Evolução em carne e osso

Variação intrapopulacional e diversidade de espécies são, em certo sentido, lados de uma mesma moeda e representam, desde os tempos de Darwin e Wallace, desafios para a ciência. Explicar a íntima correspondência que há entre organismos vivos e seus respectivos ambientes como também a estonteante profusão de espécies biológicas encontradas na natureza são dois grandes e ambiciosos programas de pesquisa da biologia evolutiva. E, em ambos os casos, não haverá muito progresso em direção a uma explicação consistente sem uma base sólida de conhecimento ecológico.

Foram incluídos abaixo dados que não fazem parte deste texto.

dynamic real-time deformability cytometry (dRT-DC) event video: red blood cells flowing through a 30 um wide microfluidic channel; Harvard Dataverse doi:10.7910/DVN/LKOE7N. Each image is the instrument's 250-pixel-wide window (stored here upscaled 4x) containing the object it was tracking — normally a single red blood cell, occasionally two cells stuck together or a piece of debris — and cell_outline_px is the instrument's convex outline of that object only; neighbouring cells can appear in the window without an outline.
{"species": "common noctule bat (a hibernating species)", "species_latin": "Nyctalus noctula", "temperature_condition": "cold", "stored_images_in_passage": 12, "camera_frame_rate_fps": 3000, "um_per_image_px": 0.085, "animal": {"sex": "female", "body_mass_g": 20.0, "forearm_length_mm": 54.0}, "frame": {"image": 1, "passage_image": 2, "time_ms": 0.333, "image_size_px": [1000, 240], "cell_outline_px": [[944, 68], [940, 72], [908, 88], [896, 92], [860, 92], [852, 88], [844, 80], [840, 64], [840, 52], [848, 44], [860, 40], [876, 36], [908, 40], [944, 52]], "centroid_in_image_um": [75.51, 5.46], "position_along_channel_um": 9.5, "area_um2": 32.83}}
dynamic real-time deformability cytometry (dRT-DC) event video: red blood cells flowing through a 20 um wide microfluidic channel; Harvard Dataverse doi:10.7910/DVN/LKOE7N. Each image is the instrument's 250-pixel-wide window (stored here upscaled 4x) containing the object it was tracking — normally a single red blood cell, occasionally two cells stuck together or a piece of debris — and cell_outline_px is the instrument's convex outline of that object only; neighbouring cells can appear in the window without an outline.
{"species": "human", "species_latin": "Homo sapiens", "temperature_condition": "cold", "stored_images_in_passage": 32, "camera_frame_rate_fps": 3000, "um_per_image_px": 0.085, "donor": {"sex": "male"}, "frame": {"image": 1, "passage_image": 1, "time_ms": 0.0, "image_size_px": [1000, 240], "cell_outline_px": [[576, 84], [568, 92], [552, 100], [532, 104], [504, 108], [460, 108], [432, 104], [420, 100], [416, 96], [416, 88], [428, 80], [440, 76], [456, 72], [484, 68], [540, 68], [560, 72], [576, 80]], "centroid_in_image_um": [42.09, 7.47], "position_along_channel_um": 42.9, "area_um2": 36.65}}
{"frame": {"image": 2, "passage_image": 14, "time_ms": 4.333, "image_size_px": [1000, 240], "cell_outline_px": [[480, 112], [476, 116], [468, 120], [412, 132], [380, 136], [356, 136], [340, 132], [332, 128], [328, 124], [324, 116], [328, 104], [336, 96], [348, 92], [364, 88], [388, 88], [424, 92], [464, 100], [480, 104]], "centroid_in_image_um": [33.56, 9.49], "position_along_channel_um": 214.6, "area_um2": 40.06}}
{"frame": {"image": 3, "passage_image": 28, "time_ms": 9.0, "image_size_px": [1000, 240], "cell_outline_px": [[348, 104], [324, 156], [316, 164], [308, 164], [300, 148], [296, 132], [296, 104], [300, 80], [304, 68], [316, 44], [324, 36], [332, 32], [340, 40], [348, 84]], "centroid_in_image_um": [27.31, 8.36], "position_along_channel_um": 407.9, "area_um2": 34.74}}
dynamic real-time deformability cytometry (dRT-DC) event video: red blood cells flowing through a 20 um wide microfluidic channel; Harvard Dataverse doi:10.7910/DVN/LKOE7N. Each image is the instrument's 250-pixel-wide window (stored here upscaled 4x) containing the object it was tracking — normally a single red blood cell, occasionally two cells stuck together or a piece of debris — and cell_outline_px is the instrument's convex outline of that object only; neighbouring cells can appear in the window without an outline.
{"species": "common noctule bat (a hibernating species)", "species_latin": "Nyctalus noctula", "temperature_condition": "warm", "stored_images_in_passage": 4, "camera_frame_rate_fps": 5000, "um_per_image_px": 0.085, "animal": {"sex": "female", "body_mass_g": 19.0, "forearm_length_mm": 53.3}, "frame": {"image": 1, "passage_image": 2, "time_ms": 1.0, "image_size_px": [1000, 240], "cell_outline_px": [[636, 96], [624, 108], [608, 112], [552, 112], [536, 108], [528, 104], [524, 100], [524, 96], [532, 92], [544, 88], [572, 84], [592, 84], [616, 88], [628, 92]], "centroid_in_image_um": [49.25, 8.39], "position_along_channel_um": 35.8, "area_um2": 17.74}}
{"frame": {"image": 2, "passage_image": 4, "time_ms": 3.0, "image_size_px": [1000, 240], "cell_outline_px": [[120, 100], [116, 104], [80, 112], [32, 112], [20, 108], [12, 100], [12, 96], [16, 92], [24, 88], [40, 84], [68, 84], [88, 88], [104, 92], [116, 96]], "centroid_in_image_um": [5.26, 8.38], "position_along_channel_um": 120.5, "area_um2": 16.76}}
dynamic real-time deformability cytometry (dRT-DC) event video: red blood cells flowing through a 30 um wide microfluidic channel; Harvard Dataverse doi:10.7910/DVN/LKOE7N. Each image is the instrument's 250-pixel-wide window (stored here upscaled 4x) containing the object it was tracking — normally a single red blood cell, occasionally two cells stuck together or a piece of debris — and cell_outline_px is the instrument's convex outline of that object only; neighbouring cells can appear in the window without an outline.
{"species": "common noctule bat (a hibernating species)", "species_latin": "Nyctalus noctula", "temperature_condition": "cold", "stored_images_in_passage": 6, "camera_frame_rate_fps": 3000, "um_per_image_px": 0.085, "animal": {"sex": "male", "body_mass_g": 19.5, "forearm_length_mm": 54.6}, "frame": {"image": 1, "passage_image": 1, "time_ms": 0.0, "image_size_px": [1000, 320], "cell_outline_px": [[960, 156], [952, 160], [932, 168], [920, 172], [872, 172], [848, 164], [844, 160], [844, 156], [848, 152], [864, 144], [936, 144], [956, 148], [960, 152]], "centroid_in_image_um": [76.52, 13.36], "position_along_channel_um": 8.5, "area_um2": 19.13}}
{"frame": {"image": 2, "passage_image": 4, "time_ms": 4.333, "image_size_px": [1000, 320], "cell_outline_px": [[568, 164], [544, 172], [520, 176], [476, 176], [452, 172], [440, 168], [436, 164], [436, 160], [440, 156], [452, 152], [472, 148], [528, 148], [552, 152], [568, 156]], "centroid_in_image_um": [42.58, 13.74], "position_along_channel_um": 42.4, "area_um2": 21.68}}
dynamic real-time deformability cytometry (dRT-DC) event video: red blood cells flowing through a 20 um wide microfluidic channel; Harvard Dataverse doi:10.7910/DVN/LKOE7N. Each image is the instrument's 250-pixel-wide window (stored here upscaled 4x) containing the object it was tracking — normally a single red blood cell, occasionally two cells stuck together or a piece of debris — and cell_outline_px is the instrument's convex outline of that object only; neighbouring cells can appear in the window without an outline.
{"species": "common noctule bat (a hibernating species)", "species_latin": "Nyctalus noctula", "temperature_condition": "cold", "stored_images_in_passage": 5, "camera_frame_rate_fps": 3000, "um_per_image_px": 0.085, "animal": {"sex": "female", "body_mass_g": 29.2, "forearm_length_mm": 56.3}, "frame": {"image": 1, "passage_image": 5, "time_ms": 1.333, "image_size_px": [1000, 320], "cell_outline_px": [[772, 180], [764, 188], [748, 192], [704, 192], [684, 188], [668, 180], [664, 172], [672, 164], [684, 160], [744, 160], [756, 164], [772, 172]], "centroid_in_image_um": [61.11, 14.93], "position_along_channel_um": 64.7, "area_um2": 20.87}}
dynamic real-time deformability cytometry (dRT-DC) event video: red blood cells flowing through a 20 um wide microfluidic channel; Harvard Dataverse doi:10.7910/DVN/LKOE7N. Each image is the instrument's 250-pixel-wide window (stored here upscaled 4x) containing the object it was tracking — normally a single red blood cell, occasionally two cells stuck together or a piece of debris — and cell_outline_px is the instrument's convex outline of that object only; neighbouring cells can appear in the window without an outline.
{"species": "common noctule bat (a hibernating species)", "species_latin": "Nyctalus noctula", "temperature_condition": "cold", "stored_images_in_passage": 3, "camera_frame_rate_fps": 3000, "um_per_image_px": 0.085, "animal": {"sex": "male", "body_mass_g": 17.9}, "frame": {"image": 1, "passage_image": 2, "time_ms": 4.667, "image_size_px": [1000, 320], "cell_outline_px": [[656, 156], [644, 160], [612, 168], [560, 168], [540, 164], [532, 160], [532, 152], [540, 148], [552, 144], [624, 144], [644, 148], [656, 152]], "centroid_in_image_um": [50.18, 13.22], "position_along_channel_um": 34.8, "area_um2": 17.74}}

Nesse sentido, estudar fósseis ou exemplares guardados em museus, como fazem paleontólogos e taxonomistas, ou moscas-de-fruta vivendo em tubos de ensaio, como fazem geneticistas de laboratório, são estratégias necessárias, mas por si só insuficientes. Já sabemos que espécies são capazes de exibir mudanças evolutivas em períodos de tempo acessíveis à observação humana. Precisamos apenas estar lá, no campo, fazendo a coisa certa: estudando a evolução em carne e osso [17].

Este ensaio integra o livro Ecologia, evolução & o valor das pequenas coisas (2003), publicado pelo autor.